В мастерской Артынова горела лампочка, шторы на мансардных окнах были задернуты. В мутном желтом свете лицо Светланы казалось мертвым, как у восставшего из гроба оборотня. Кроваво-красные губы дрожали.
– Я… хотела поговорить с мужем.
– С бывшим мужем, – поправил ее Рафик. – Тогда тебе следовало заранее созвониться с ним.
– Он бы отказался от встречи. Сема жутко зол на меня. Подозревает, что я украла его картину. «Джоконду», которую он писал с Алины Кольцовой.
– Сема всех подозревает. Меня тоже.
– Он никого не любит и никому не доверяет, – вымолвила Светлана. Ее взгляд блуждал по мастерской. – Почему бы ему не заявить в полицию?
– Он считает, что его пропавшая «Мона Лиза» сама найдется, как та, которую похитили из Лувра, настоящая. Ее ведь искали, но безрезультатно. А потом вор сам объявился.

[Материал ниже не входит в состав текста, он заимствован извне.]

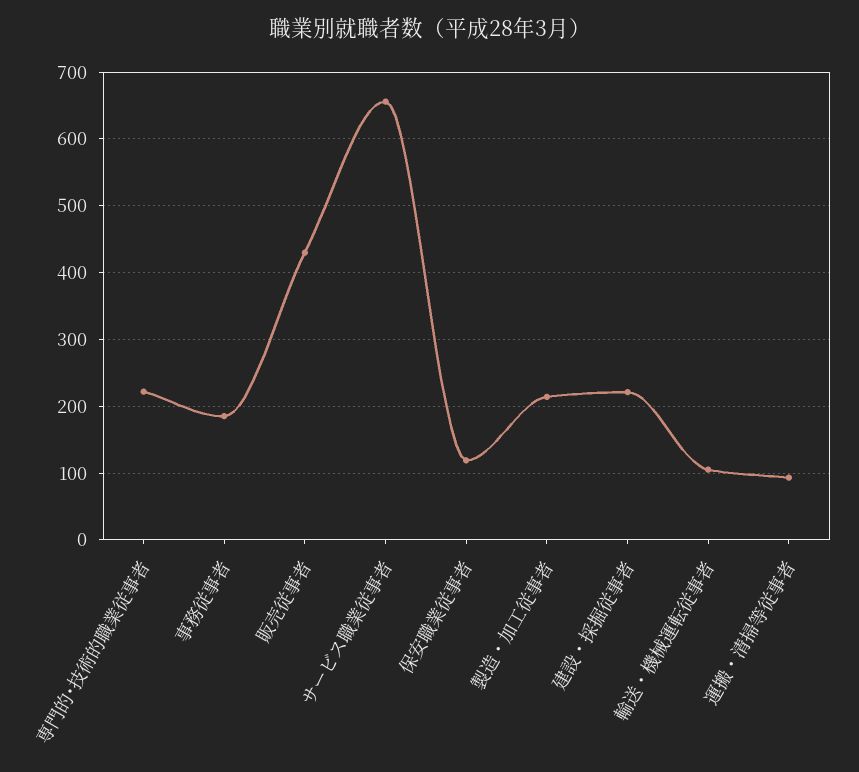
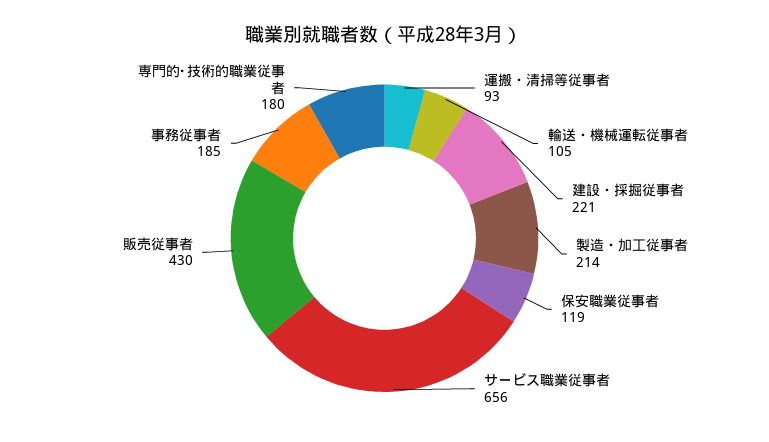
  {
-   "専門的･技術的職業従事者": 220,
+   "専門的･技術的職業従事者": 180,
    "事務従事者": 185,
    "販売従事者": 430,
    "サービス職業従事者": 656,
    "保安職業従事者": 119,
    "製造・加工従事者": 214,
    "建設・採掘従事者": 221,
    "輸送・機械運転従事者": 105,
    "運搬・清掃等従事者": 93
  }

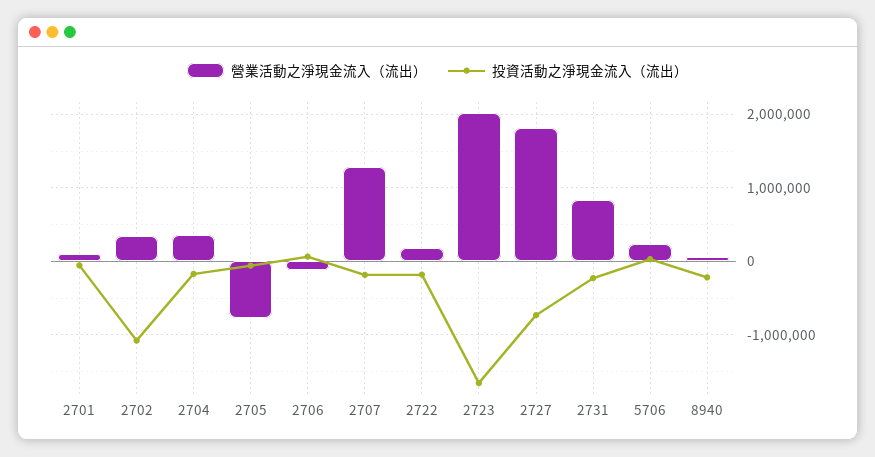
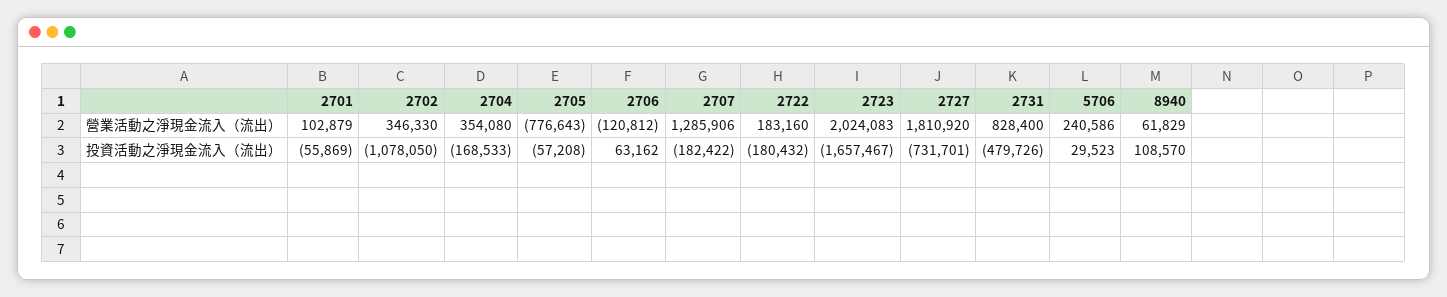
  {
    "營業活動之淨現金流入（流出）": {
      "2701": 102879,
      "2702": 346330,
      "2704": 354080,
      "2705": -776643,
      "2706": -120812,
      "2707": 1285906,
      "2722": 183160,
      "2723": 2024083,
      "2727": 1810920,
      "2731": 828400,
      "5706": 240586,
      "8940": 61829
    },
    "投資活動之淨現金流入（流出）": {
      "2701": -55869,
      "2702": -1078050,
      "2704": -168533,
      "2705": -57208,
      "2706": 63162,
      "2707": -182422,
      "2722": -180432,
      "2723": -1657467,
      "2727": -731701,
-     "2731": -200000,
+     "2731": -479726,
      "5706": 29523,
-     "8940": -200000
+     "8940": 108570
    }
  }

– В чем Сему не упрекнешь, так это в скромности, – пожала плечами декораторша. – Он вообразил себя гением, и наконец его мечты начали сбываться. Тут что-то нечисто.
– Зачем ты пришла?
– Меня разобрало любопытство, – заявила Светлана. – Обычно Сема задерживается здесь допоздна, и я…
– Не лги! – рассердился Рафик. – Иначе я позвоню Артынову и расскажу, что застал тебя здесь.
– Не расскажешь, – покачала она головой. – Ты ведь сам проник сюда без его ведома. Как ты открыл мастерскую? У тебя есть ключ?
– Сделал себе запасной, – нехотя признался Рафик. – На всякий случай.
Светлана невесело рассмеялась. Ее густо накрашенный рот растянулся, а глаза остались холодными.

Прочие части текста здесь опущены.